ASSIGNED TASK: Print every record exactly, omitting all pictures.

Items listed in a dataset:
▼▼▼

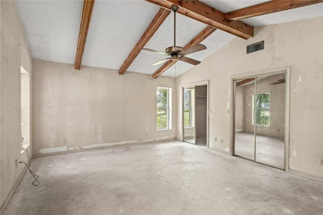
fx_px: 155
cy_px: 108
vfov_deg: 69.6
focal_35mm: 17
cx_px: 162
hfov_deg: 92.5
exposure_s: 1/5
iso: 250
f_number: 9
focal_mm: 11.5
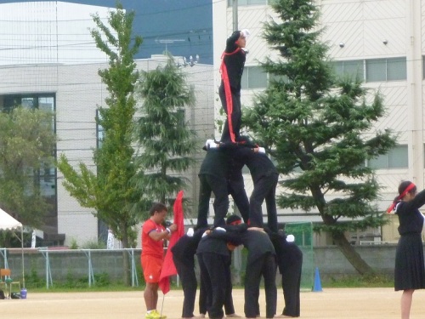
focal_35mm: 243
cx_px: 212
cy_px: 160
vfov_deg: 6.1
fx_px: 2983
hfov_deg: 8.1
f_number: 5.9
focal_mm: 22.5
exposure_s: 1/400
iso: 400
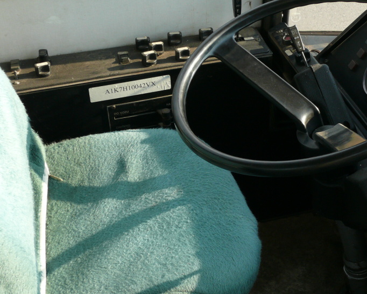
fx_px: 598
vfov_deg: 27.6
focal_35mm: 55
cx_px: 261
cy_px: 150
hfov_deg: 33.7
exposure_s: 1/200
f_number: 4
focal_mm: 7.4
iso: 100
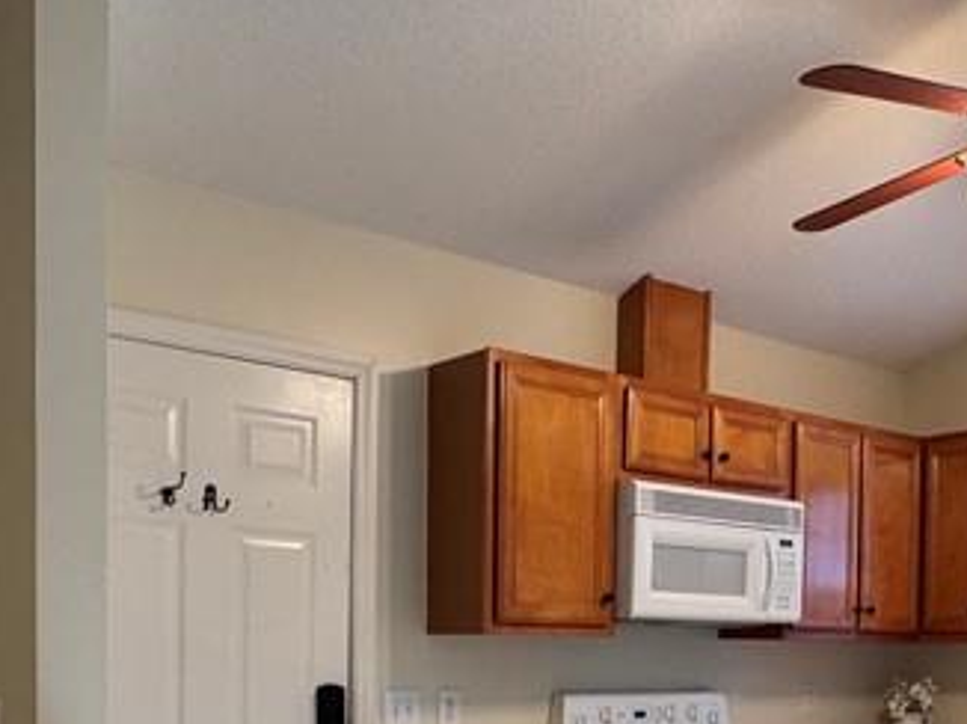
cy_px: 706
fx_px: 1228
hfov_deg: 42.7
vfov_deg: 30.7
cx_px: 599
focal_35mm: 44
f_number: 2.2
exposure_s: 1/60
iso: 200
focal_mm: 2.22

▲▲▲

PROBLEM SOLUTION:
fx_px: 155
cy_px: 108
vfov_deg: 69.6
focal_35mm: 17
cx_px: 162
hfov_deg: 92.5
exposure_s: 1/5
iso: 250
f_number: 9
focal_mm: 11.5
focal_35mm: 243
cx_px: 212
cy_px: 160
vfov_deg: 6.1
fx_px: 2983
hfov_deg: 8.1
f_number: 5.9
focal_mm: 22.5
exposure_s: 1/400
iso: 400
fx_px: 598
vfov_deg: 27.6
focal_35mm: 55
cx_px: 261
cy_px: 150
hfov_deg: 33.7
exposure_s: 1/200
f_number: 4
focal_mm: 7.4
iso: 100
cy_px: 706
fx_px: 1228
hfov_deg: 42.7
vfov_deg: 30.7
cx_px: 599
focal_35mm: 44
f_number: 2.2
exposure_s: 1/60
iso: 200
focal_mm: 2.22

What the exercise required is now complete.